Realizada pela consultoria Bota pra Girar, especializada no assunto, a pesquisa visa descobrir exatamente qual o destino que os empreendimentos gastronômicos da região estão dando a cada tipo de descarte e quais os principais desafios para a adoção de práticas mais sustentáveis . O objetivo final é incentivar a gestão inteligente de resíduos em restaurantes e bares. “Nosso setor precisa se olhar mais para essa questão”, argumenta Sérgio Abdon, diretor executivo do SindRio. “Os resíduos impactam tanto o meio ambiente quanto a logística e as finanças dos estabelecimentos do nosso setor. Nossa expectativa é mapear boas práticas financeiramente viáveis e descobrir as dificuldades mais comuns para tornar o segmento mais sustentável.”
Há restaurantes, lembra Abdon, que afirmam não reciclar por falta de espaço para armazenar cada tipo de material. Daí o apelo de soluções como a do Grupo Seiva, que a pesquisa realizada pelo Bota pra Girar deve colocar em destaque — os resultados da pesquisa serão divulgados em breve. “Soluções que sejam viáveis financeiramente para bares e restaurantes e justas para as cooperativas envolvidas precisam ser elogiadas e copiadas”, resume Abdon.
Fernanda Cubiaco, CEO da Bota pra Girar, afirma: “Os empresários que jogam todo tipo de lixo em sacos pretos estão desperdiçando dinheiro, sem falar no impacto ao meio ambiente”. Aproveite para lembrar que todos os resíduos indiferenciados acabam ganhando um volume muito maior do que teriam se fossem separados e descartados dessa forma.
Mais de dez estabelecimentos estão sendo examinados por sua consultoria a pedido do SindRio —da rede Gula Gula ao tradicional Bode Cheiroso, no Maracanã. Com 25 anos de história, o Zazá Bistrô, em Ipanema, é outro da lista. Há uma década, o discurso de Zazá Piereck e Preta Moysés foi um dos primeiros no Rio de Janeiro a dar uma basta usar canudos de plástico.
Piereck tomou essa atitude, sem pensar duas vezes, depois de ver uma foto horrível de um golfinho morto com um canudo preso na garganta. “Aposentei os canudos de plástico de um dia para o outro”, lembra ela, que se ateve às versões em papel, mas que só são entregues se os clientes pedirem. Há cinco anos, o Zazá Bistrô contratou o Bota pra Girar, que ajudou o endereço a gerenciar melhor os resíduos. “Abri quatro mesas na sala para abrir espaço para separação de materiais descartados”, lembra o dono do restaurante, que também aderiu à logística reversa acabar com as cápsulas de café e as garrafas de água e cerveja. Zazá Bistrô também é fã da marca Gosto da Amazônia, que promove manejo sustentável do pirarucu selvagem na maior floresta do mundo.
Outro empreendimento em que a Cubiaco tem apostado é a Torta&Cia. Com quatro unidades no Rio de Janeiro, o estabelecimento Conseguiu reduzir sua conta de resíduos em 40% em apenas seis meses. Conhecida pelas tortas caseiras, a rede passou a dar a devida atenção separação de diferentes tipos de resíduos. Os materiais orgânicos, por exemplo, como restos de alimentos e guardanapos de papel, representaram a maior parte do volume descartado como lixo comum.

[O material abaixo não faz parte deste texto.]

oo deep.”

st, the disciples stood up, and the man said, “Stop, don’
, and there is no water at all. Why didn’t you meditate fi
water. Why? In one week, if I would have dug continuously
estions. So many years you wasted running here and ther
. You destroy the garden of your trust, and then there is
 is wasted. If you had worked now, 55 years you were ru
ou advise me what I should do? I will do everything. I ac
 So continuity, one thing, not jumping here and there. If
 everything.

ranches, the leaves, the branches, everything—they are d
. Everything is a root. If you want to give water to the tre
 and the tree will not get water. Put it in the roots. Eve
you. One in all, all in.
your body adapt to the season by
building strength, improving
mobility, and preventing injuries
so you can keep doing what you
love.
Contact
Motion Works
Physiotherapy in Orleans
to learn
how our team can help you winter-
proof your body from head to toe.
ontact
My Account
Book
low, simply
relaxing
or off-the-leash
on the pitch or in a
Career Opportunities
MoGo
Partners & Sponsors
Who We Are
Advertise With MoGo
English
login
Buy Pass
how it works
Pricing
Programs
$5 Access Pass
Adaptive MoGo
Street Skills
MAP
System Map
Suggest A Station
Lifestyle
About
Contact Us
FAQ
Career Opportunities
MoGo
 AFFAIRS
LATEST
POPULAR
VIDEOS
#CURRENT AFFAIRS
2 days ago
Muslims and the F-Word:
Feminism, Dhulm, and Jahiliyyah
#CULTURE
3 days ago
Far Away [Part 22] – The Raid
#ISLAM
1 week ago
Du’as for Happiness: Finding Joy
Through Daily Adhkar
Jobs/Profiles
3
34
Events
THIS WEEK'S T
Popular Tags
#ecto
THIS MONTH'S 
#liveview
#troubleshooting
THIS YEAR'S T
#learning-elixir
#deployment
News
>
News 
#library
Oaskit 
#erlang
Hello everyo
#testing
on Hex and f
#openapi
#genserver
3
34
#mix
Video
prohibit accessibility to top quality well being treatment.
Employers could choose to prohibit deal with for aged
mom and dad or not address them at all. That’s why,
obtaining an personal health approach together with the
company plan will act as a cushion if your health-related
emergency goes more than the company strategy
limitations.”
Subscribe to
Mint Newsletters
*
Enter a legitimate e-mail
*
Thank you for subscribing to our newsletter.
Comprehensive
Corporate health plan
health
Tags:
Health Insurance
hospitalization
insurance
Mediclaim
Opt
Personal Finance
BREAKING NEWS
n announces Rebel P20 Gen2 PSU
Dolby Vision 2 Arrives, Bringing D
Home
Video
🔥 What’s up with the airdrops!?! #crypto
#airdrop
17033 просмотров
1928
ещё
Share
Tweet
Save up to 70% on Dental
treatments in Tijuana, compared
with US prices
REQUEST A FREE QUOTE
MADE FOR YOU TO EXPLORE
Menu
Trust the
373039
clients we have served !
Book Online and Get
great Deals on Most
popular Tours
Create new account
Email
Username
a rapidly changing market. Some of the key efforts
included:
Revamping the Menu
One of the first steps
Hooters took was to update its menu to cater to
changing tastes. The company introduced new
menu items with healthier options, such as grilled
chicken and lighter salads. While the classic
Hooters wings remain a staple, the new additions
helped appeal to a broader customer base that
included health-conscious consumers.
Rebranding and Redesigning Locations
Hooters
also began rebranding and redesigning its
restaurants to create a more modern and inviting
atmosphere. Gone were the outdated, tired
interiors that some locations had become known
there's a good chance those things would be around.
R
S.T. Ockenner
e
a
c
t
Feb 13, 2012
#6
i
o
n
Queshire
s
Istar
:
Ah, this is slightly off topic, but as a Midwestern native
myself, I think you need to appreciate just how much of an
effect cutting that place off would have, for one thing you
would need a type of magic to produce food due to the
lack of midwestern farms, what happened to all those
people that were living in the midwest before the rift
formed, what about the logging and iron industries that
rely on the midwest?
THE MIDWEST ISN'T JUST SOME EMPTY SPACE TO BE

O próximo passo foi rever o contrato firmado com a empresa responsável pela coleta das sacolas que vão parar nos aterros sanitários. Qualquer empresa pode solicitar a revisão desse tipo de contrato — equivale a mudar de plano de telefonia celular.

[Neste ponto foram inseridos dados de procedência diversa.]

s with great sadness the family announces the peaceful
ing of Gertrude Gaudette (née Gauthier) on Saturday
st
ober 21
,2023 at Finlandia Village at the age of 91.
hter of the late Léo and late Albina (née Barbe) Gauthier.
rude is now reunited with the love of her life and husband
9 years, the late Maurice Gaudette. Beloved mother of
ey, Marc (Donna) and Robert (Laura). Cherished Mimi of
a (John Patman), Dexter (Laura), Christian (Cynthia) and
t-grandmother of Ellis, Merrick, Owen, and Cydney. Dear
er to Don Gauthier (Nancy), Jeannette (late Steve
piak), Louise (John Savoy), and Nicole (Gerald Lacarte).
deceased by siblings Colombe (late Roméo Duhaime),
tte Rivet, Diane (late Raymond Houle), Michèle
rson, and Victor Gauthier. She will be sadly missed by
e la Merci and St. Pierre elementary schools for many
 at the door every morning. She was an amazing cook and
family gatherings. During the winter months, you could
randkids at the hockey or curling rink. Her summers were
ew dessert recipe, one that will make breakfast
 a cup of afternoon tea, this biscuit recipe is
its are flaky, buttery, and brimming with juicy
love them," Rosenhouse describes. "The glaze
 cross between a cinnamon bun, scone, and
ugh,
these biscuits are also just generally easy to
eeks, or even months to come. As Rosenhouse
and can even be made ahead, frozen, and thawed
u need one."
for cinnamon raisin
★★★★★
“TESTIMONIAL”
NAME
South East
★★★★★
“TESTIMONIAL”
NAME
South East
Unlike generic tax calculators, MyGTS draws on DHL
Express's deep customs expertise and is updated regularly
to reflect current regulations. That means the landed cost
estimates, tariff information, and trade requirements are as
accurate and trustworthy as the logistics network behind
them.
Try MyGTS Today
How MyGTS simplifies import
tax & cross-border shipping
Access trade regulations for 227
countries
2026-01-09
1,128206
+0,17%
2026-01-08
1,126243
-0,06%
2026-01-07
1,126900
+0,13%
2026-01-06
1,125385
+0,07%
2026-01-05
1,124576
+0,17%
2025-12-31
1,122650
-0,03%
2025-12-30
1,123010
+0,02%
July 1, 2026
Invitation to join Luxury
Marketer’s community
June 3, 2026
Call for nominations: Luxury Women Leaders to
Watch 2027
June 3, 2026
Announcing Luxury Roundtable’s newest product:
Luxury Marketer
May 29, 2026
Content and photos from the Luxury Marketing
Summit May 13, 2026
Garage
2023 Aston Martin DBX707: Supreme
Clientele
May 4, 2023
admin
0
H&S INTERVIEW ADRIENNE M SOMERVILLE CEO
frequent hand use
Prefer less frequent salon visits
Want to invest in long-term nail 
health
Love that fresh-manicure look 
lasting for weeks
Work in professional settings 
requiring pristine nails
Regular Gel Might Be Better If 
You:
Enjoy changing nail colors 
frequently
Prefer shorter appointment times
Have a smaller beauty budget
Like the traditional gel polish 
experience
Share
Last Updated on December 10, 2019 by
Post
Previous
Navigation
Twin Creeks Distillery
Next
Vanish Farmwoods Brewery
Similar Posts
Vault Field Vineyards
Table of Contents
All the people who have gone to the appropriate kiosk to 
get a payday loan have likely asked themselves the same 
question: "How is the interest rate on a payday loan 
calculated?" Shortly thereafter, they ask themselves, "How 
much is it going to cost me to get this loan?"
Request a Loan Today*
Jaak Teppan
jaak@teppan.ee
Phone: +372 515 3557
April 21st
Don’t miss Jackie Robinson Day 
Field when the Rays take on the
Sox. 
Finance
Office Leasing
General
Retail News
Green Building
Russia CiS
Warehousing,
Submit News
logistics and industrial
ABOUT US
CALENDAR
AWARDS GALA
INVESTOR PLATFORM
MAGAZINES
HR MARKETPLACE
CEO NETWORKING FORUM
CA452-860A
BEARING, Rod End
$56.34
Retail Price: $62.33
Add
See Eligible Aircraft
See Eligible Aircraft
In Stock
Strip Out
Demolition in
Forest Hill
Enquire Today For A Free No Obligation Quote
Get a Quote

Fundado em 1999, mesmo ano do Zazá Bistrô, o Rio Scenarium também se uniu ao Grupo Seiva para facilitar a reciclagem de garrafas de vidro. A parceria começou há nove meses e envolve também os dois endereços derivados da conhecida boate, Santo Scenarium e Mangue Seco —os três ficam no centro do Rio de Janeiro.
Hoje, o grupo enche 14 desses tambores com garrafas de vidro comprimido —dois trituradores estão à disposição do trio de casas noturnas. Desde que ingressou na reciclagem, há oito anos, o grupo já evitou que 2.780 toneladas fossem para aterros sanitários.
“Eu diria que 90% dos nossos clientes não têm conhecimento dos nossos esforços para proteger o meio ambiente”, afirma Evandro Manoel Souza da Silva, um dos sócios. “Mas não fazemos isso por marketing, mas porque é nossa responsabilidade.”